Dans la commune de Khlalfa (province de Taounate), l’huilerie Al Baraka est en activité depuis plus de sept ans, dans la plus grande illégalité. En effet, la société fait l’objet d’un ordre de fermeture depuis le 23 décembre 2011, par décision du ministère de l’Intérieur.
La firme appartient à Mohamed El Bouzaidi El Idrissi, et est gérée par ses fils Rachid et Abdallah. Ce dernier, dit «Berradane», est député PPS de la circonscription de Taounate-Tissa. Ironie du sort, Abdallah El Bouzaidi est également membre de la Commission de justice, de législation et des droits de l’Homme.
Les riverains pollués
L'activité de l'huilerie n'a jamais cessé. Une impunité qui viendrait de l'influence de cette famille de notables dans la région, selon le voisinage. Pire encore, elle ne respecte pas les processus de production imposé par la loi depuis de nombreuses années.

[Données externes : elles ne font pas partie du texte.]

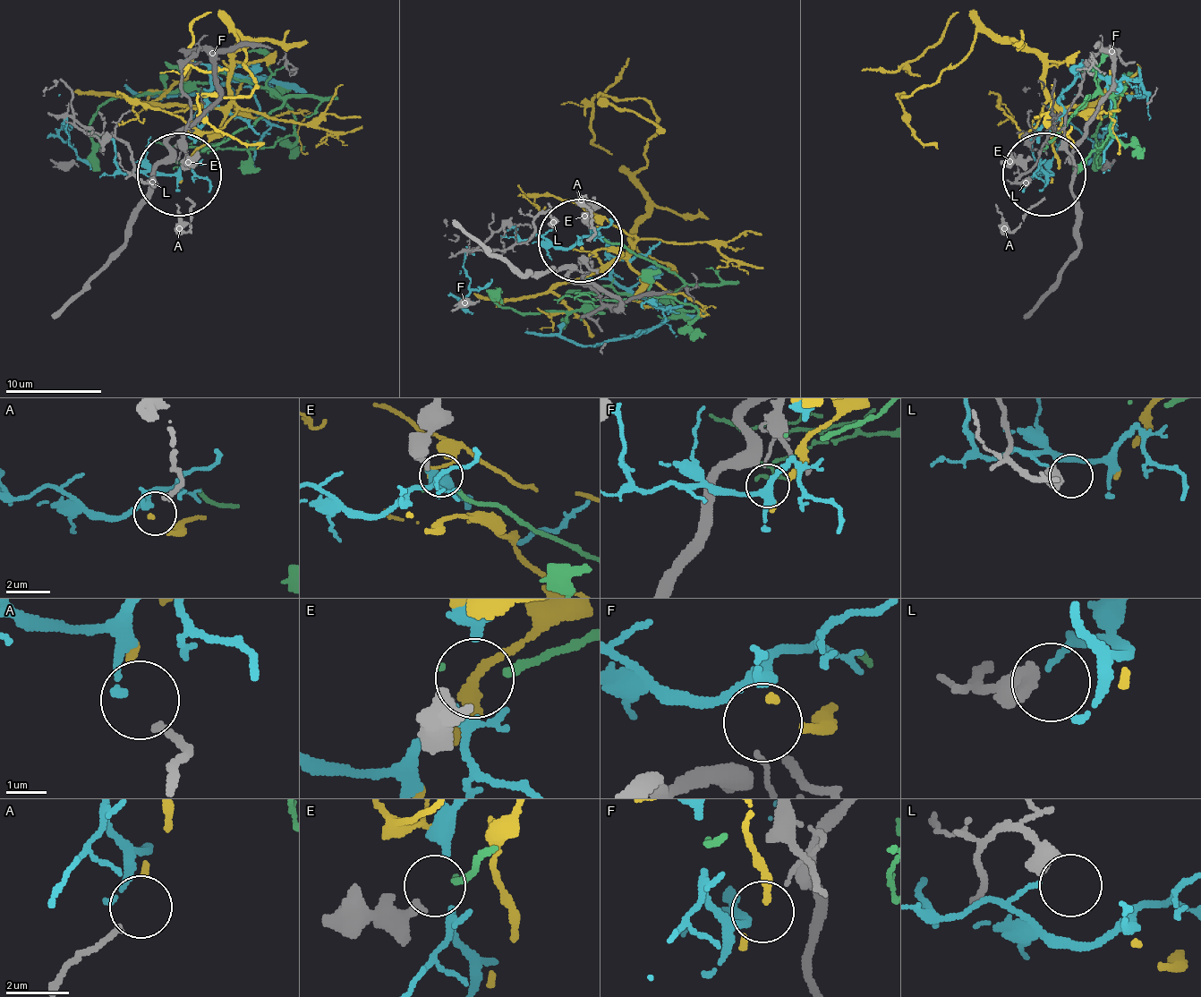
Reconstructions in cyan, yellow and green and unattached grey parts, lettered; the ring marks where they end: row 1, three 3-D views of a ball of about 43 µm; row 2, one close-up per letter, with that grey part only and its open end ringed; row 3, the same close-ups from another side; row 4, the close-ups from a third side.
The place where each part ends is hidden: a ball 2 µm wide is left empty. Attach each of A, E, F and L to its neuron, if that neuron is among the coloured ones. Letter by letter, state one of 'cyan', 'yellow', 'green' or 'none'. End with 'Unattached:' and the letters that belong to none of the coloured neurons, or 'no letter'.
A: yellow
E: green
F: none
L: none
Unattached: F, L

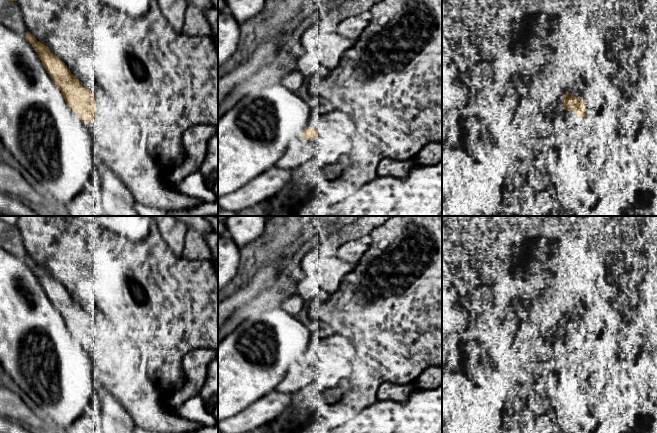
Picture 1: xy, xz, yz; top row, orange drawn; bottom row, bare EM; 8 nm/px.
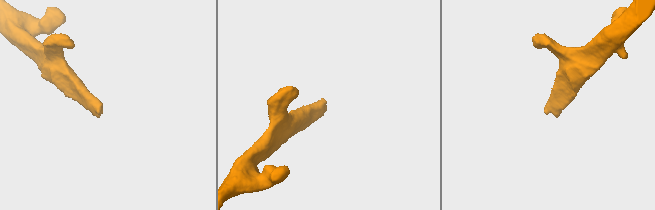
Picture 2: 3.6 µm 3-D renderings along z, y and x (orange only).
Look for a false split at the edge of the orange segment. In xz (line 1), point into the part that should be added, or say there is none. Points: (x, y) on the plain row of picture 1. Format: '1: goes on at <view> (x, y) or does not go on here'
1: goes on at xz (336, 345)

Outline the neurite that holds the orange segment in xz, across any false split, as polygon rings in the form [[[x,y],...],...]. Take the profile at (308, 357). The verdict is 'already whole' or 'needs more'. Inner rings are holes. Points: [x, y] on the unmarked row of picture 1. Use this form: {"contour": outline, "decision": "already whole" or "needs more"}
{"contour": [[[334,335],[332,337],[324,337],[324,347],[318,356],[315,352],[306,351],[301,362],[313,364],[318,359],[321,359],[325,354],[328,359],[339,356],[336,366],[340,369],[341,376],[348,376],[351,373],[353,362],[356,360],[356,351],[352,341],[344,336]]], "decision": "needs more"}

En effet, deux types de résidus résultant de la trituration doivent être soigneusement entreposés et emmagasinés, pour éviter qu’ils soient directement rejetés dans la nature. Il s’agit des grignons et des margines, qui «engendrent des problèmes environnementaux inquiétants, en particuliers pour les margines (pollutions des cours d’eau, nappe phréatique…)». A ciel ouvert et au contact direct des riverains, l’huilerie Al Baraka entrepose ces résidus dans des bassins non-étanches.
Dans le village, on crie au scandale écologique et sanitaire : l’eau des puits est infectée et donc inutilisable. Dans les images reçues par Yabiladi, on voit clairement les tonnes de grignons déposés à ciel ouvert près des maisons. Il est également possible de voir le sol complétement noyé de margines.
Une famille de MRE monte au front
Depuis l’ordre de fermeture de l’huilerie Al Baraka en 2011, aucun suivi ne semble avoir été effectué. Ce n'est que six ans après qu'une famille de Marocains résidant à l'étranger initiera le combat administratif et judiciaire. Le représentant de la famille est Yahya Ettouby travaillant comme technicien supérieur du développement durable, au sein du ministère français de l’Environnement, de l’énergie et de la mer.
Depuis début janvier 2017, avec une première plainte déposée auprès de la préfecture de Taounate, la famille mène une bataille acharnée contre l’huilerie. Photos à l’appui, plusieurs lettres ont été envoyés au Conseil national des droits de l’Homme (CNDH), à la Fondation Mohammed VI pour la protection de l’environnement et à l’Association marocaine pour l’environnement et le développement durable (AMEDD). Après plusieurs mois de silence, Yahya enverra même une lettre au ministère marocain des Affaires étrangères.
A ce jour, la seule réponse que Yahya a reçue est celle du CNDH. La première date du 24 avril 2017 et la deuxième du 8 mai dernier. Ainsi, le conseil dit avoir «pris contact avec les autorités administratives compétentes (dans la province de Taounate)» et serait dans l’attente depuis plus d’un an d’une réponse, afin d’avoir de plus amples informations sur cette affaire. «Mais à ce jour nous n’a toujours pas reçu de réponse de leur part», indique l’institution à Yahya.
Le père de la famille plaignante réside au Maroc les trois quarts de l’année. Il fait d’interminables va-et-vient auprès des autorités locales. La semaine dernière, la préfecture lui a proposé de porter plainte auprès de la Gendarmerie de Fès. Mais sur place, on lui indique qu’il ne s’agit pas d’une affaire criminelle et qu’il vaudrait mieux déposer une plainte auprès du procureur du roi. Le pot de terre contre le pot de fer.